If you were able to contribute to the platform and accommodate for this unique scenario, do you think every anyone else in the entire enterprise may have a similar scenario that could benefit from that change? And the answer is almost always yes. And what turned into almost resentment actually turned into empowerment. Well, if you want to change how it works, belong to this community and ensure that the control is democratized throughout your entire business. One of the things that I mentioned a lot is that it's not about what I says goes or doesn't go it's collective ownership through an entire community of what it means to be a software developer and T-Mobile, and then you're empowered to make decisions based off of a much larger scale, rather than isolated to one team. I mentioned transformation fatigue before there is a passive diluting that can happen to your transformation. If you have many simultaneously simultaneous transformations all happening at the same time, if you're not cognizant on what transformation is most important to your business, just the idea of having more simultaneous ones will dilute the important ones. I also think it's really important to focus on what can, what constraints cannot move and which ones can Eliyahu Goldratt mentions in his book. He says, well, subordinate the constraints and use his framework to really determine how you can turn a constraint to your advantage rather than the current disadvantage that is currently in front of you.

00:26:30

I also think it's important to obtain adoption by unlocking the passion. If your transformation is consistently hitting a brick wall, maybe there's a reason for that. If you can't or organically create adoption and create a value statement, maybe there's a reason for that. Maybe it is tiny. Maybe it's a perfect change of the timing's wrong or there's transformation fatigue, or maybe it's not the right solution. Now, a lot of you may know, we just merged with sprint and we're all really excited to have sprint as part of the family. What this has generated is a challenge for us to make two companies into one and to operate as one and to extend everything that we've learned from a developer capacity perspective and delivering the enterprise software at scale from two companies and turn it into high economies of scale community between both groups. What this means is there's a lot of opportunity within T-Mobile and I would encourage anyone who wants to be a part of our journey to visit our career site.

00:27:57

That's all I have for today. I really appreciate everyone's time.
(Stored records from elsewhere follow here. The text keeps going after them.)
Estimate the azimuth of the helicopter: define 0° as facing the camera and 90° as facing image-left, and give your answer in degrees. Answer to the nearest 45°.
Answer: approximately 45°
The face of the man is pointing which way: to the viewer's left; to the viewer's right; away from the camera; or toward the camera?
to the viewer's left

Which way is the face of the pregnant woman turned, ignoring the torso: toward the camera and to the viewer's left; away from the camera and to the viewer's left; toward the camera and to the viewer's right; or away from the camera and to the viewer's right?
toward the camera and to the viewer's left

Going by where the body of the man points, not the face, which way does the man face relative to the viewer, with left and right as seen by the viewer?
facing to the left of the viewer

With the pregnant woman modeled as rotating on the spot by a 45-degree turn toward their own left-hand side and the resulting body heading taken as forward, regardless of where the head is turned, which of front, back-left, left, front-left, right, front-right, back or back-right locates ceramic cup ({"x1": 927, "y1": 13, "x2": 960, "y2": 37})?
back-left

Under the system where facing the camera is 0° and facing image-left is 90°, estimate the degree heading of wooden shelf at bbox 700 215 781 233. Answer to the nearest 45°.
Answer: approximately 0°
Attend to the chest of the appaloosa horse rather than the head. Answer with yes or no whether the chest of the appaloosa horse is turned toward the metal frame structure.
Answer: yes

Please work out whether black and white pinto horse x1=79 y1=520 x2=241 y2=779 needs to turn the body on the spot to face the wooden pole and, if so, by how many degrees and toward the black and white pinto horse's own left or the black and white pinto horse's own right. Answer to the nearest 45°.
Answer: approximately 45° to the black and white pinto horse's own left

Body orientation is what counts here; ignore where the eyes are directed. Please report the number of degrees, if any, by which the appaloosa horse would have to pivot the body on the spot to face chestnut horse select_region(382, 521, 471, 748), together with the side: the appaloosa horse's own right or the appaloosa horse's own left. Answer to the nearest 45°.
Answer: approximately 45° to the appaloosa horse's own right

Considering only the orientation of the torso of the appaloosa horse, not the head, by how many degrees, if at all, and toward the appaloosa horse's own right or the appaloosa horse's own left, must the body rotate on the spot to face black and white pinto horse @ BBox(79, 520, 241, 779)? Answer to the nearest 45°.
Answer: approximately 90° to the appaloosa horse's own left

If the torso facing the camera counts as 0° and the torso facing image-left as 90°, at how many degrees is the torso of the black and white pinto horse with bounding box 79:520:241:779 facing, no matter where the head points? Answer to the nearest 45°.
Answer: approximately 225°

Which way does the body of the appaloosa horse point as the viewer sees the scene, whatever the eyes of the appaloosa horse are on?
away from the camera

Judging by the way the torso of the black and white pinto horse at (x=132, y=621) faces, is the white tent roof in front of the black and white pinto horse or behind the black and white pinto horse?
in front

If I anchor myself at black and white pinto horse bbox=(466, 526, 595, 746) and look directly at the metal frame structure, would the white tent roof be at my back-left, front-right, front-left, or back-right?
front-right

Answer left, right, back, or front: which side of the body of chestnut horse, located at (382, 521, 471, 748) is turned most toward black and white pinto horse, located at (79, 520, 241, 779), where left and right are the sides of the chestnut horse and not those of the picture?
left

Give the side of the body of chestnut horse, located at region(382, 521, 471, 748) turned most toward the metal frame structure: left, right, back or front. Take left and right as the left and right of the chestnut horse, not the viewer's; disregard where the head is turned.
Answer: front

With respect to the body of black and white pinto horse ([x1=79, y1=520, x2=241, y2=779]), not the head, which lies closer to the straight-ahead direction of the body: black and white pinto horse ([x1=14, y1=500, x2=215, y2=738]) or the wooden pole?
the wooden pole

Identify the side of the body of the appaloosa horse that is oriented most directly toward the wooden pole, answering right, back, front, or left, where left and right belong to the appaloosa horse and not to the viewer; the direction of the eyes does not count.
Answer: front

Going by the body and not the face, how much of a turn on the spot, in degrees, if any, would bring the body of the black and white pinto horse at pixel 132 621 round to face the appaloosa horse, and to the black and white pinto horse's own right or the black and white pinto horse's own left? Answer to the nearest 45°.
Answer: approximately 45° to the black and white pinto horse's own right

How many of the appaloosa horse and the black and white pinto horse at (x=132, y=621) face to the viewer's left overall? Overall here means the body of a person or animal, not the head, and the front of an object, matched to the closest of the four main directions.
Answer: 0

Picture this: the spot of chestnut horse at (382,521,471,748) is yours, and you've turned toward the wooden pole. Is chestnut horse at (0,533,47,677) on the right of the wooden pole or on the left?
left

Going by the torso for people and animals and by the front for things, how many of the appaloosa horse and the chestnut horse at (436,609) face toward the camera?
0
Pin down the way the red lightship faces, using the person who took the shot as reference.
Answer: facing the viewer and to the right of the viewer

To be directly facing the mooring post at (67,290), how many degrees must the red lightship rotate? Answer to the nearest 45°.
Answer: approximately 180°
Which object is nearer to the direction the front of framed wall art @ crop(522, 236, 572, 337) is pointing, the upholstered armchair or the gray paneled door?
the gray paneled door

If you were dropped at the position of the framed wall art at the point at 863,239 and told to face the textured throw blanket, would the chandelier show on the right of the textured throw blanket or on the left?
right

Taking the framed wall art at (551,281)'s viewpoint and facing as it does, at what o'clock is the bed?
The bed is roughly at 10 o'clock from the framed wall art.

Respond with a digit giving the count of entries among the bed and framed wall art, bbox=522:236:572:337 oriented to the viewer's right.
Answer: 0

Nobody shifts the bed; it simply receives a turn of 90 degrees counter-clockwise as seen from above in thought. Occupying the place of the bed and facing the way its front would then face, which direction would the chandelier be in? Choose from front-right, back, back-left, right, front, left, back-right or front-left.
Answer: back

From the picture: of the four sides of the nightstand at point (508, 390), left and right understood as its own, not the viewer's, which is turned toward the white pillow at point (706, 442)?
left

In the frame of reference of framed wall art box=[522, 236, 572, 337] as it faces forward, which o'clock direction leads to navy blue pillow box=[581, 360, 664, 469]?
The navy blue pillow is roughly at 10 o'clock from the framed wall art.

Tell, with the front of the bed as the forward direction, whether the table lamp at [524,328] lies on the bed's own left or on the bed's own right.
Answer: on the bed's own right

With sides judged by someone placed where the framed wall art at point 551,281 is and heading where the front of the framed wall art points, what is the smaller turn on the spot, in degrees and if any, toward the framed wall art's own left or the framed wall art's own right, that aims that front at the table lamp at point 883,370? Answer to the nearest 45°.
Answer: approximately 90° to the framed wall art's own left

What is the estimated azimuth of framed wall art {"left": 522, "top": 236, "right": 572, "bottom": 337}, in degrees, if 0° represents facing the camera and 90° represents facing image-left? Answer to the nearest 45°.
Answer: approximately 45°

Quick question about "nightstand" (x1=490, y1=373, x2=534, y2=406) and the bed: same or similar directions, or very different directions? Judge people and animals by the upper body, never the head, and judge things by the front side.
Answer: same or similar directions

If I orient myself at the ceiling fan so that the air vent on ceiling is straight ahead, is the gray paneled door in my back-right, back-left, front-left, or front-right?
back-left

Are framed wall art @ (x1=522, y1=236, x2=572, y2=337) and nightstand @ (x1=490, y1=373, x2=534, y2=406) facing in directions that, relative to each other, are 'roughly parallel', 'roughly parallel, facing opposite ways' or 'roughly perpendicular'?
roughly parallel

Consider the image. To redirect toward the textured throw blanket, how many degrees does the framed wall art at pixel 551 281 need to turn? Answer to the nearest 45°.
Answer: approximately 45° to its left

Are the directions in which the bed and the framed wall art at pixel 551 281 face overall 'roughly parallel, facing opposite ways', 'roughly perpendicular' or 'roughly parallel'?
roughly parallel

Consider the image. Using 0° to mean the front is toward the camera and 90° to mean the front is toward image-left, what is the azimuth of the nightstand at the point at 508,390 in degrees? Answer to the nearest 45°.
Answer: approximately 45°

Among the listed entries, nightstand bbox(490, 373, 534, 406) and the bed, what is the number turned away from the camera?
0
I appreciate everyone for listening and realize that this conference comes at a challenging point when virtually, uh, it's it creates a lot of strain on what the conference has primarily been about. Now, if you've watched how it revolution has, uh, been able to gracefully transition into a temporary work arounds, uh, it has been a very heroic effort and I want everyone to acknowledge the fact that putting on this does conference in this sort of format, uh, and changing this quickly is very impressive. And so I appreciate the it revolution staff. I appreciate everyone who has listened to me and would love to hear about challenges that you have. Thank you so much.